Give it a couple of days then I'd wattsapp the evidence to his Mom and the gossipiest friend and say can you let X know I know it all, good luck with the baby and the American, can't message him as he's blocked. Keys are at X. If anyone is in touch with pregnant gf, might be worth giving her a heads up about US gf. Thanks.

Then block and don't reply.

Move on.

BatsAtDawn · 24/10/2022 15:44

I'd confide in some good friends and start storing stuff at theirs so it's easier to flit in one day.

Get the messages for your own friends and mother but I wouldn't immediately share them with his side.

On the day you leave message him to say you discovered his cheating, that you were blindsided by his lies about abuse and that you're moving out. Don't say HOW you know.

Immediately after I would probably do the group WhatsApp. There I'd say that you recently discovered he's had multiple affairs and told horrible lies about you to justify them, that it's obviously over now you know but you hate the idea of having never addressed how dishonest that all was. That you wish them the best and are you're thankful you found this out now but won't keep in touch given how deceitful and and manipulative he's been.

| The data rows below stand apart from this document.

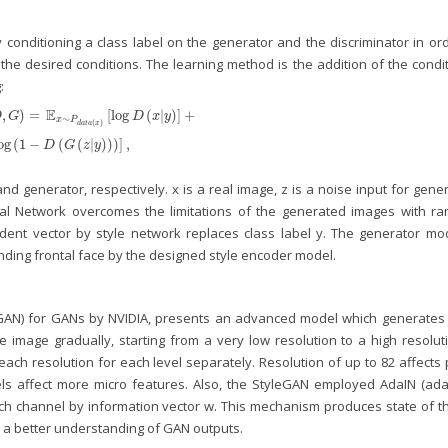
y conditioning a class label on the generator and the discriminator in or
he desired conditions. The learning method is the addition of the condit
:
E
,
)
=
[
log
(
|
)
]
+
D
G
D
x
y
∼
x
P
(
)
d
a
t
a
x
,
G
)
=
𝔼
x
∼
P
d
a
t
a
(
x
)
[
log
D
(
x
|
y
)
]
+
𝔼
z
∼
P
z
(
z
)
[
log
(
1
−
D
(
G
(
z
|
y
)
)
)
]
,
og
(
1
−
(
(
|
)
)
)
]
,
D
G
z
y
d generator, respectively. x is a real image, z is a noise input for gene
ial Network overcomes the limitations of the generated images with r
ent vector by style network replaces class label y. The generator mod
nding frontal face by the designed style encoder model.
eGAN) for GANs by NVIDIA, presents an advanced model which generates 
 image gradually, starting from a very low resolution to a high resoluti
each resolution for each level separately. Resolution of up to 82 affects
els affect more micro features. Also, the StyleGAN employed AdaIN (ada
ach channel by information vector w. This mechanism produces state of th
or a better understanding of GAN outputs.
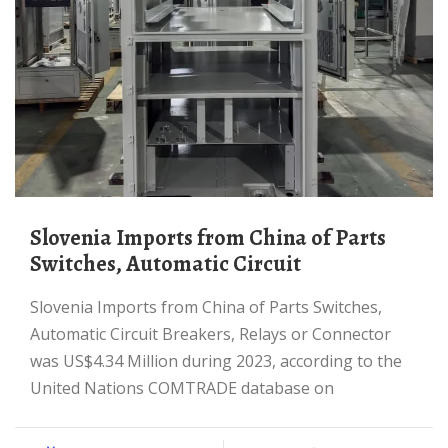
Slovenia Imports from China of Parts
Switches, Automatic Circuit
Slovenia Imports from China of Parts Switches,
Automatic Circuit Breakers, Relays or Connector
was US$4.34 Million during 2023, according to the
United Nations COMTRADE database on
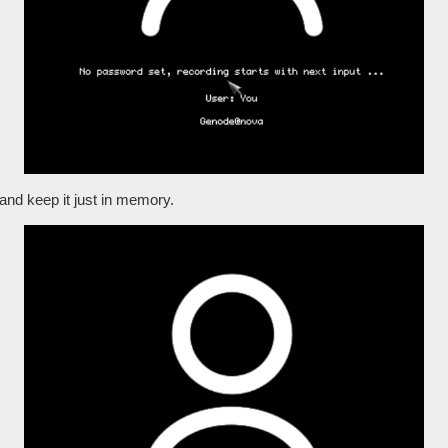
t and keep it just in memory.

Don't let him know you found it on his phone or have screenshots so that:
A) he can be left to squirm about who told you
B) if /when he denies any of it and you choose to share them it's only in response (please don't share the details of another woman's abortion)
...and because unless you can prove that at the same time he was telling his pals those horrible things he was telling you everything was great all it does is send them messages they already have.

BatsAtDawn · 24/10/2022 15:45

...and then block him and move on, you deserve much better

EndlessMagpies · 24/10/2022 16:18

Book some space at one of those self-storage places, and tell him that you are having a massive clearout of all your old stuff and taking it to the charity shop. Over the space of a couple of weeks, put as many of your precious possessions and clothes into storage that you possibly can. Leave behind all the things you don't want any more, and spread them out artistically to fill the gaps, so he doesn't notice.

Once you have done that, then you will be able to do a sudden flit with suitcases whenever you are ready.